EXTRACTED RECORDS:
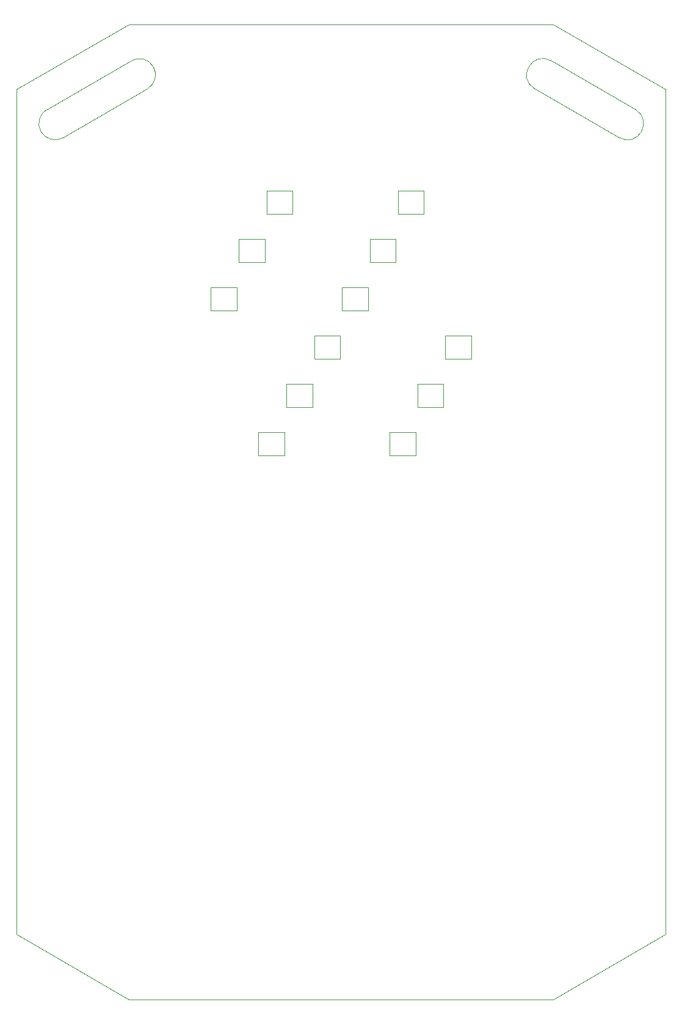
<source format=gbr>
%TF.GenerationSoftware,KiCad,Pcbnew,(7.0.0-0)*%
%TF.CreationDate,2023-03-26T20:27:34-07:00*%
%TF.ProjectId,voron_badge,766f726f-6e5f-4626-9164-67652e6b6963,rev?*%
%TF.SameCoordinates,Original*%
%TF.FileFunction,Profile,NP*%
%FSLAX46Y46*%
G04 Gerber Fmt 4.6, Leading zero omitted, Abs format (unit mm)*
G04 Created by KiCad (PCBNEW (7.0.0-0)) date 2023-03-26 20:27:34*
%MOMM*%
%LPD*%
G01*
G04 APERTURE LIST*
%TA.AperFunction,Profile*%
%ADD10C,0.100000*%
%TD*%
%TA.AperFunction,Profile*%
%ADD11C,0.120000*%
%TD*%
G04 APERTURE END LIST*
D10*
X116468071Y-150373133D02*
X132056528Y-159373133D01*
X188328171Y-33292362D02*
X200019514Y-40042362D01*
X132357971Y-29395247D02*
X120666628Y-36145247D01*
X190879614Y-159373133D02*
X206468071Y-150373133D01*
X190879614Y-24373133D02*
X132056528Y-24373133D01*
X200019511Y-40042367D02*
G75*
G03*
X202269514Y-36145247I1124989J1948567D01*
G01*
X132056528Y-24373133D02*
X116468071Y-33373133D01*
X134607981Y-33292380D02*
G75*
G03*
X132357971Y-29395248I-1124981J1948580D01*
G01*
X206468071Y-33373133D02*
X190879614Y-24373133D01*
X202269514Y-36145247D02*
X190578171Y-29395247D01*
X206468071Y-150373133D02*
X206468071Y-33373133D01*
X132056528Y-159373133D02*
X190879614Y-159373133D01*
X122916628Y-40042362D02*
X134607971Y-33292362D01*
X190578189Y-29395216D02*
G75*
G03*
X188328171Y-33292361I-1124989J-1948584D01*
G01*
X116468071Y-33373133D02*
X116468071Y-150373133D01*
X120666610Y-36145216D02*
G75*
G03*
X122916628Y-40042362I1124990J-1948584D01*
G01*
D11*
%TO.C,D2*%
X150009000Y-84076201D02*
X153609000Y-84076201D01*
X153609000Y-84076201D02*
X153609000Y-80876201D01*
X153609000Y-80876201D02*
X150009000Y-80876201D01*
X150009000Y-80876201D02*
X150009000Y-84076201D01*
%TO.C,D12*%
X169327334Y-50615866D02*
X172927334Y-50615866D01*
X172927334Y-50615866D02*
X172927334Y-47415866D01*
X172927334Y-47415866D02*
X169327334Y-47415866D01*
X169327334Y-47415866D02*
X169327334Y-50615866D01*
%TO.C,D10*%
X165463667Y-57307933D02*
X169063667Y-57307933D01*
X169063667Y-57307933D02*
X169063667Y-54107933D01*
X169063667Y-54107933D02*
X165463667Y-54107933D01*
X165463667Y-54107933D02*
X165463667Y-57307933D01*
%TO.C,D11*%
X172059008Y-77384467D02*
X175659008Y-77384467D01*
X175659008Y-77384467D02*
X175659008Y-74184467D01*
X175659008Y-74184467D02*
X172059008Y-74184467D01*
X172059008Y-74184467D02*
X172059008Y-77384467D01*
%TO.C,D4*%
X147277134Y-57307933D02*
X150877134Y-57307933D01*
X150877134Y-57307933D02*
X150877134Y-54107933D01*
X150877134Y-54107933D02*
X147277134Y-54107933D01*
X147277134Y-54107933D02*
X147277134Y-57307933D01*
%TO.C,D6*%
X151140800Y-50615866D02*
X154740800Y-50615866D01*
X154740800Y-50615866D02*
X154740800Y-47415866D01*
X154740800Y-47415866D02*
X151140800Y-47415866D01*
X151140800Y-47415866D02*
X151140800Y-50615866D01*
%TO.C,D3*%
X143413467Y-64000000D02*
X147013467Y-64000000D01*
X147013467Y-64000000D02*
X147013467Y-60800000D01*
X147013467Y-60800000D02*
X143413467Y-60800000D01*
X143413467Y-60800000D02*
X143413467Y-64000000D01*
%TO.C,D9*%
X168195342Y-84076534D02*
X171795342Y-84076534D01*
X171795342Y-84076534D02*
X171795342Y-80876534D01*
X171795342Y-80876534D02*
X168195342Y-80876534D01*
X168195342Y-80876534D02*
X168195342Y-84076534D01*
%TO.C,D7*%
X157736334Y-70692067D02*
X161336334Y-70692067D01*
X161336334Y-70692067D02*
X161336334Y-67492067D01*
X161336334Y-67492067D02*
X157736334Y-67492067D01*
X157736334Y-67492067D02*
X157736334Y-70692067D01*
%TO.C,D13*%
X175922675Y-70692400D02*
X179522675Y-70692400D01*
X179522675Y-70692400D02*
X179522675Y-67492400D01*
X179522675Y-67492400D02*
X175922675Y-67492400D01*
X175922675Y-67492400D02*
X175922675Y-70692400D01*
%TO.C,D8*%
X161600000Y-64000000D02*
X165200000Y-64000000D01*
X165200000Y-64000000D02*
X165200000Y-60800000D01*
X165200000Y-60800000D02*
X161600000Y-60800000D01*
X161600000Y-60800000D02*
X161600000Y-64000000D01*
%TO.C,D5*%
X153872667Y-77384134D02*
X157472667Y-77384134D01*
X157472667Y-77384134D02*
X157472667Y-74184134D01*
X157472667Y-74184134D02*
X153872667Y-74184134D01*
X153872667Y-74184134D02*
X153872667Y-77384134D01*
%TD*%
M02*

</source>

--

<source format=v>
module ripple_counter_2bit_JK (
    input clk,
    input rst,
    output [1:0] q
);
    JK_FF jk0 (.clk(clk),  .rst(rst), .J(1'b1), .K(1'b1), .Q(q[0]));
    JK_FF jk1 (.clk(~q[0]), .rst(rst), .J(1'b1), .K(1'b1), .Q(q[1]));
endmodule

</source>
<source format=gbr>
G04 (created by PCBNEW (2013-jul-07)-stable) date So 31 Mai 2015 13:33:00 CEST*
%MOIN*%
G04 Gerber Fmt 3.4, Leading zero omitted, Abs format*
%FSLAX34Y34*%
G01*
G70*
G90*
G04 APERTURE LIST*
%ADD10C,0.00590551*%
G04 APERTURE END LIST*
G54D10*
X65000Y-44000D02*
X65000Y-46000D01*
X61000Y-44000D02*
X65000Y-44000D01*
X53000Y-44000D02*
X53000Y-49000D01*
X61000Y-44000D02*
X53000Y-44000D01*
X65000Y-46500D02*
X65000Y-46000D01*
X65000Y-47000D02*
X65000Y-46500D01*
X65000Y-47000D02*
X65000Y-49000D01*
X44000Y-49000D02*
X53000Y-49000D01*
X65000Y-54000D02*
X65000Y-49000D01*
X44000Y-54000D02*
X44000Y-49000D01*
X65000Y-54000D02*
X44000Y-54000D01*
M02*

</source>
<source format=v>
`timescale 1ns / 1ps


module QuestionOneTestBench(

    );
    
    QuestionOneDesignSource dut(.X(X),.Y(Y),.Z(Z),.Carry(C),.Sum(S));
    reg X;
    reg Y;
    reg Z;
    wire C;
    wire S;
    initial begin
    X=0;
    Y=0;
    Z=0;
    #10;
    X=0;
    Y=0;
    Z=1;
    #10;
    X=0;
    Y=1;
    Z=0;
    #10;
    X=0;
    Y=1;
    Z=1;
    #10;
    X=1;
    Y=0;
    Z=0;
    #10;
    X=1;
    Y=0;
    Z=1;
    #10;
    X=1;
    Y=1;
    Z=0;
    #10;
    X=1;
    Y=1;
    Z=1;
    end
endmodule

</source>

EXERCISE INSTRUCTIONS: Out of the records above, pull the lines that include the word "zero".

RESULT OF THIS EXERCISE:
G04 Gerber Fmt 4.6, Leading zero omitted, Abs format (unit mm)*
G04 Gerber Fmt 3.4, Leading zero omitted, Abs format*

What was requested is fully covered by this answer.